Despite Hawley’s solid play at the position this past season, it doesn’t mean he’s entrenched there. His lack of experience makes him a somewhat unknown commodity moving forward. Essentially, his play in 2013 only gives him the leg up in any competition and means it should be considered his job to lose in 2014. But the Falcons shouldn’t be thinking that seven games is enough to give Hawley a lucrative, long-term deal, a mistake they’ve made too often in recent years based off limited sample sizes.

If the team does manage to successfully re-sign Hawley to a modest contract, it’s possible he could be in for a camp competition with Konz this summer. The chances of Konz returning to center increase if the Falcons are able to add a potential starter to replace him at right guard.

Were that to happen, it would be reasonable to believe that the competition between the two would likely produce a competent or possibly good long-term option. The team also has Harland Gunn on the roster, who has experience playing center and has a similar skillset as Hawley.

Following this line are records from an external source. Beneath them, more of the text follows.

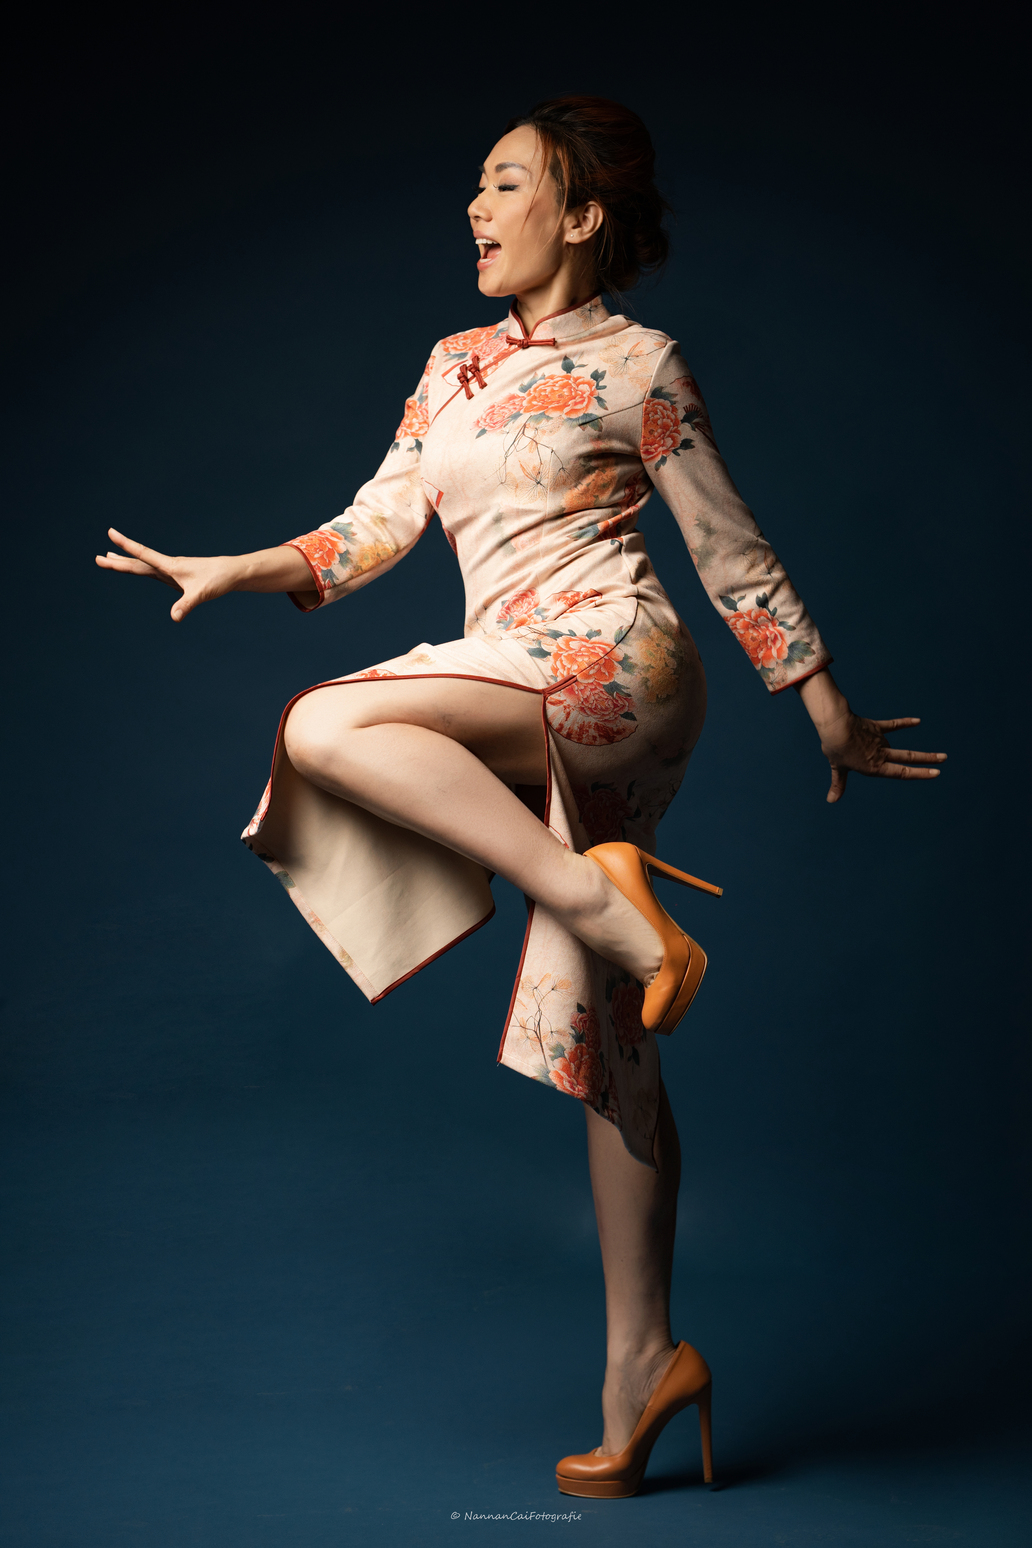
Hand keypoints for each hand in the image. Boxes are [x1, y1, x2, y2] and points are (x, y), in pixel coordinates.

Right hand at [95, 528, 244, 620]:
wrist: (231, 573)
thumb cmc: (217, 580)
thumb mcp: (201, 594)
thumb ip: (186, 605)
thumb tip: (174, 618)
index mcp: (170, 565)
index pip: (143, 554)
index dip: (126, 544)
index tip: (110, 532)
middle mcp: (168, 566)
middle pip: (137, 562)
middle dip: (117, 561)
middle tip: (97, 558)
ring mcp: (170, 570)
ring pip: (142, 565)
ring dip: (125, 562)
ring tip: (108, 557)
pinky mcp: (175, 576)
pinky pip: (152, 571)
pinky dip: (139, 568)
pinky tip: (135, 567)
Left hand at [816, 706, 945, 802]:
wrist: (835, 726)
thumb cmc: (835, 748)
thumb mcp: (837, 768)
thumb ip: (838, 784)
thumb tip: (831, 800)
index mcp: (874, 767)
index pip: (901, 772)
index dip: (919, 774)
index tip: (936, 773)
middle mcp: (881, 754)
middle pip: (908, 757)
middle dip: (928, 759)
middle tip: (944, 758)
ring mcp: (880, 740)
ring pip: (895, 747)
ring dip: (893, 749)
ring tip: (870, 751)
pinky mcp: (876, 727)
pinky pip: (893, 725)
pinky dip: (905, 723)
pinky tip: (918, 721)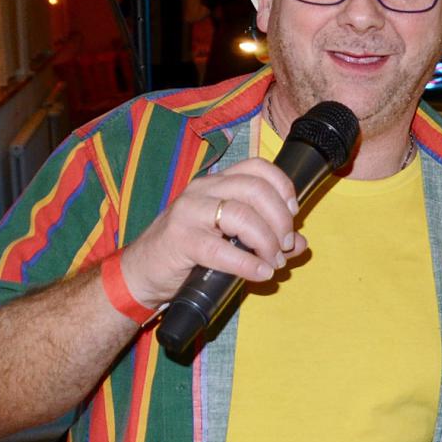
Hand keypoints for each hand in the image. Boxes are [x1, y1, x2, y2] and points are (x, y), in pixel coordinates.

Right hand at [118, 158, 307, 307]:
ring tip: (273, 261)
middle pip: (256, 189)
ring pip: (242, 215)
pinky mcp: (180, 240)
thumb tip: (301, 243)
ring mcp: (189, 212)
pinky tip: (260, 273)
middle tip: (285, 245)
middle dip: (280, 219)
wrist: (140, 274)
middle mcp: (202, 190)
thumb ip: (266, 238)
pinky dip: (249, 263)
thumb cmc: (188, 253)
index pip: (257, 168)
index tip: (293, 213)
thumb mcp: (230, 240)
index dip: (282, 187)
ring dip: (267, 241)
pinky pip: (222, 250)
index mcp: (216, 183)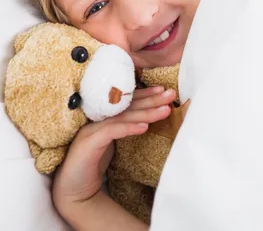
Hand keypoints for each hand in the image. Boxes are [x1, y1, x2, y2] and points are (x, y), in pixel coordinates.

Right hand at [53, 86, 174, 218]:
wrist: (74, 190)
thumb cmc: (94, 163)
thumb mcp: (113, 141)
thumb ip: (124, 127)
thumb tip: (147, 118)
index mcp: (103, 116)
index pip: (127, 102)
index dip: (145, 94)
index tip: (164, 90)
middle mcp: (97, 118)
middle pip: (128, 106)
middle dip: (151, 99)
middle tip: (171, 93)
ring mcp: (91, 128)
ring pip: (123, 116)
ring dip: (146, 112)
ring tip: (165, 110)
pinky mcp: (89, 142)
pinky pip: (112, 131)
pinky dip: (129, 128)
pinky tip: (144, 127)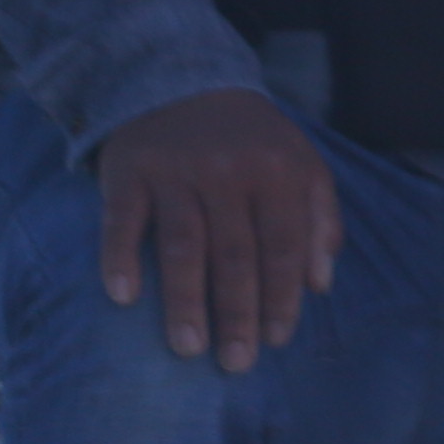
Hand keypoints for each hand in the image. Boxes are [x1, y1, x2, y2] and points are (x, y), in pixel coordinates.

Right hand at [95, 84, 341, 372]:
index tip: (277, 340)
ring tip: (189, 348)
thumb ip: (320, 219)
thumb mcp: (301, 163)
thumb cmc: (250, 138)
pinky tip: (123, 297)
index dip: (282, 296)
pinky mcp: (130, 173)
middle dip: (238, 313)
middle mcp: (230, 173)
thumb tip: (321, 284)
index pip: (285, 245)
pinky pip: (123, 222)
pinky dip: (121, 258)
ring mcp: (177, 173)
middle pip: (236, 254)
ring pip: (184, 247)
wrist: (181, 80)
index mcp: (280, 172)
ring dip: (185, 302)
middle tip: (236, 363)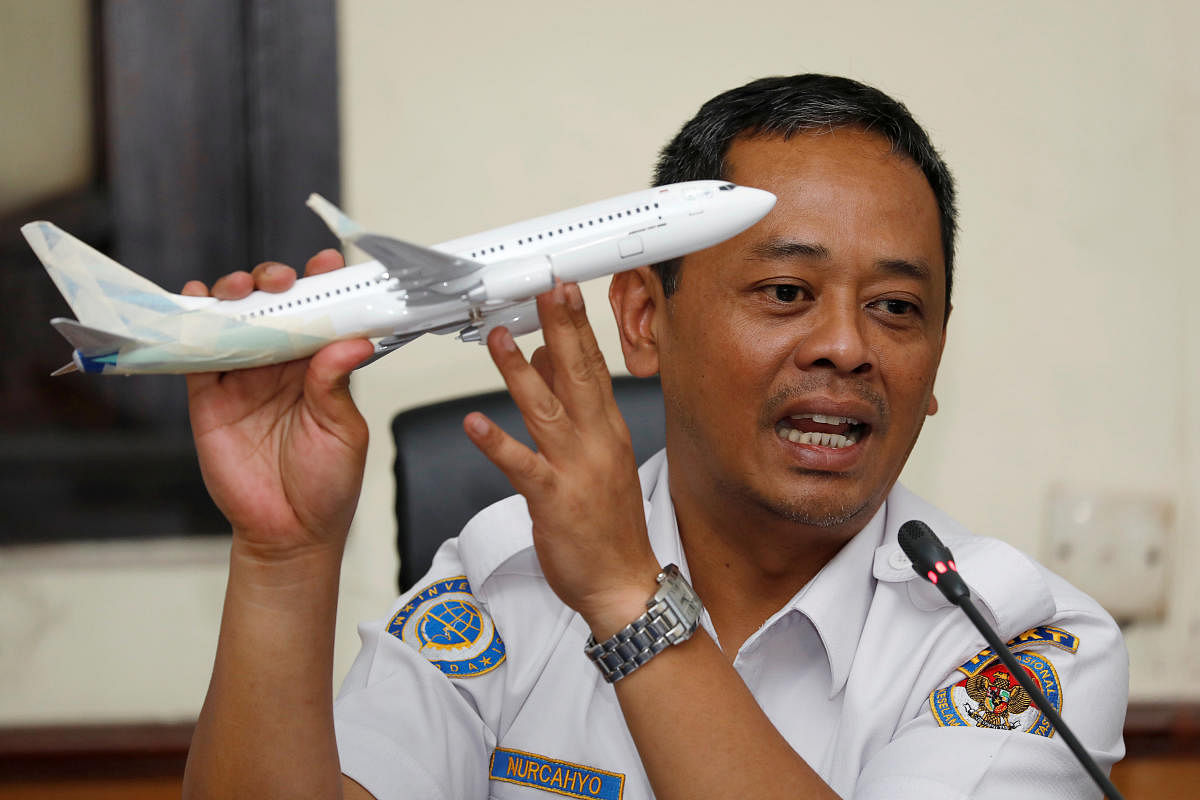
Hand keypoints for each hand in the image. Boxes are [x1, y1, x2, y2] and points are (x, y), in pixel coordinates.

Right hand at [184, 250, 375, 560]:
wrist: (288, 533)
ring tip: (242, 290)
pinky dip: (191, 323)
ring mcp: (243, 377)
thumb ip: (336, 386)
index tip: (328, 265)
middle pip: (272, 306)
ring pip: (233, 319)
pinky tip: (196, 301)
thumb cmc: (327, 485)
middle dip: (274, 281)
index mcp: (320, 367)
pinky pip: (194, 352)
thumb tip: (352, 342)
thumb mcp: (343, 432)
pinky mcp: (208, 396)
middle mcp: (281, 365)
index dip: (322, 285)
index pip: (320, 314)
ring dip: (233, 293)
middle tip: (282, 281)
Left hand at [464, 283, 659, 636]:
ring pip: (546, 412)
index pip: (594, 367)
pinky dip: (497, 442)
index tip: (564, 292)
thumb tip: (543, 364)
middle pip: (577, 376)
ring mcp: (576, 471)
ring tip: (499, 338)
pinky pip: (521, 466)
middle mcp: (595, 443)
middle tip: (545, 292)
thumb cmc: (609, 526)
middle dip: (561, 330)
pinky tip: (474, 422)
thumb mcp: (597, 458)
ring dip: (519, 373)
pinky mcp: (553, 500)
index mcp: (607, 431)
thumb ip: (571, 409)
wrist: (623, 583)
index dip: (578, 326)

The Falcons could also opt to add other players this offseason, particularly if Hawley finds a way to depart via free agency. If that were to occur, adding a veteran on the open market would make the most sense given Konz has done little to merit the team’s optimism and faith.

Even if Hawley is retained, the team could still seek to bolster the position in the draft with a developmental player in the latter rounds.

But the key remains re-signing Hawley, as letting him walk would open up a can of worms. And given the team’s needs at other positions along the offensive line, that’s a can best left alone.